#### SOURCE PASSAGE:
+++++

Scenario 3 (Green Hydrogen Focused Policy) builds on the EU-Analogous Policy instruments but assumes an exclusive policy focus on hydrogen as the primary decarbonization vector, without parallel subsidies for competing technologies (e.g., battery electric vehicles, CCS on blast furnaces). This corresponds to a hypothetical policy regime in which the government channels all clean energy transport and industrial subsidies towards hydrogen and fuel cell technologies, akin to—but more aggressive than—Germany’s approach of extending RFNBO transport quotas to 12% by 2040. Infrastructure assumptions include rapid deployment of a nationwide hydrogen refueling network (covering federal highways and major urban centers within 10–15 years), accelerated pipeline repurposing, and establishment of dedicated electrolyzer manufacturing capacity targeting 1–2 GW by 2035. Steel sector penetration reaches 5% per year, achieving full conversion by year 20; transport sector dynamics follow the accelerated all-alternative-fuel diffusion trajectory observed in EU markets.

To assess the dynamics of green hydrogen demand growth by analogy with the dynamics of fuel cell vehicle diffusion in EU countries, time series analysis of historical data for the European Union was conducted. The European Alternative Fuels Observatory statistics were used as the data source [30].

Analyzing European statistics data, it can be noted that in the general mass of alternative fuel vehicles, fuel cell vehicles still occupy a very modest share, significantly inferior to electric vehicles (both BEV and PHEV), which have demonstrated exponential growth starting around 2014. Nevertheless, the growth dynamics of fuel cell vehicles are also rapid and best described by a second-degree polynomial trend (Figure 1, Figure 2, Figure 3 and Figure 4).

However, transferring the identified trends to the Russian market situation would be incorrect due to different levels of motorization and different growth rates of vehicle fleets. Therefore, average trends were constructed for time series reflecting the dynamics of the share of various types of alternative fuel vehicles in the total fleet.

To forecast fuel cell vehicle adoption under the EU-Analogous Policy Scenario, we utilize a trend equation (along with its confidence interval) derived from the growth dynamics of fuel cell vehicle share in the EU vehicle fleet. Similarly, for the Green Hydrogen Focused Policy Scenario in the transport sector, we employ a trend equation and confidence interval based on the growth of alternative fuel vehicles in the EU fleet.

3.3. Learning Curve Parameterization

The learning curve methodology is based on fundamental laws of learning theory, according to which, as cumulative (total) production volume increases, production costs decrease due to accumulation of production experience (learning-by-doing effect). Learning curves express the hypothesis that technology costs decrease by a constant fraction (%) with each doubling of installed capacity. Consequently, in logarithmic scale, the relationship between these technology costs and total production volume represents a downward-sloping straight line.

The learning curve concept was first defined by Wright [15] and Arrow [16] as the reduction in unit cost with each doubling of accumulated production.

Mathematically, the fundamental law of learning theory is described by the following formula:

$$C\left(X_t\right)=C_0\cdot X_t^{-b}$$

(7)

where

C₀—initial unit costs (cost per unit of production)

C(X_t)—unit costs at time t

X_t—cumulative (over the entire period) production volume

LR—expected learning rate in the production process

LR (learning rate) is usually expressed as a percentage and shows how much production costs decrease with each doubling of cumulative production volume. By calculating the learning rate from available statistical data, one can forecast how price/cost will change as production volumes increase.

+++++

#### RECORDS PROVIDED:
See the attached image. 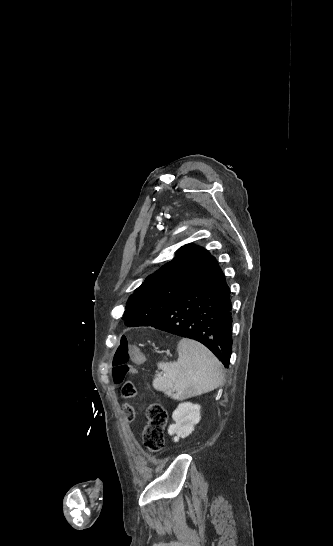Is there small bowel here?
Wrapping results in <instances>:
<instances>
[{"instance_id": "small-bowel-1", "label": "small bowel", "mask_w": 333, "mask_h": 546, "mask_svg": "<svg viewBox=\"0 0 333 546\" xmlns=\"http://www.w3.org/2000/svg\"><path fill=\"white\" fill-rule=\"evenodd\" d=\"M146 361L147 358L141 346H132L130 348V362L132 365H137L138 367L143 368ZM121 408L125 411L124 415L126 416V420L128 422H132L134 420L133 416L137 411L136 408H134L130 403H123Z\"/></svg>"}]
</instances>
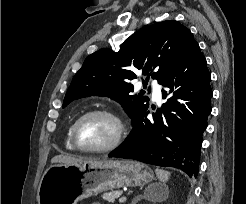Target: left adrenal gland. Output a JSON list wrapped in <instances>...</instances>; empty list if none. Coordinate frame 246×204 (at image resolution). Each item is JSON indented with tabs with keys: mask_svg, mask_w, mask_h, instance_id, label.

+++++

#### TASKS TO PERFORM:
a - According to the hydrogen passage, by what year does the Green Hydrogen Focused Policy scenario target 1–2 GW of electrolyzer manufacturing capacity?
b - Please quote the hydrogen passage word for word, beginning at the words "Analyzing European statistics" and stopping after "the total fleet.".
The material shown here is separate from the hydrogen passage.

#### SOLUTIONS TO THE EXERCISE:
a - 2035

b -
Analyzing European statistics data, it can be noted that in the general mass of alternative fuel vehicles, fuel cell vehicles still occupy a very modest share, significantly inferior to electric vehicles (both BEV and PHEV), which have demonstrated exponential growth starting around 2014. Nevertheless, the growth dynamics of fuel cell vehicles are also rapid and best described by a second-degree polynomial trend (Figure 1, Figure 2, Figure 3 and Figure 4).

However, transferring the identified trends to the Russian market situation would be incorrect due to different levels of motorization and different growth rates of vehicle fleets. Therefore, average trends were constructed for time series reflecting the dynamics of the share of various types of alternative fuel vehicles in the total fleet.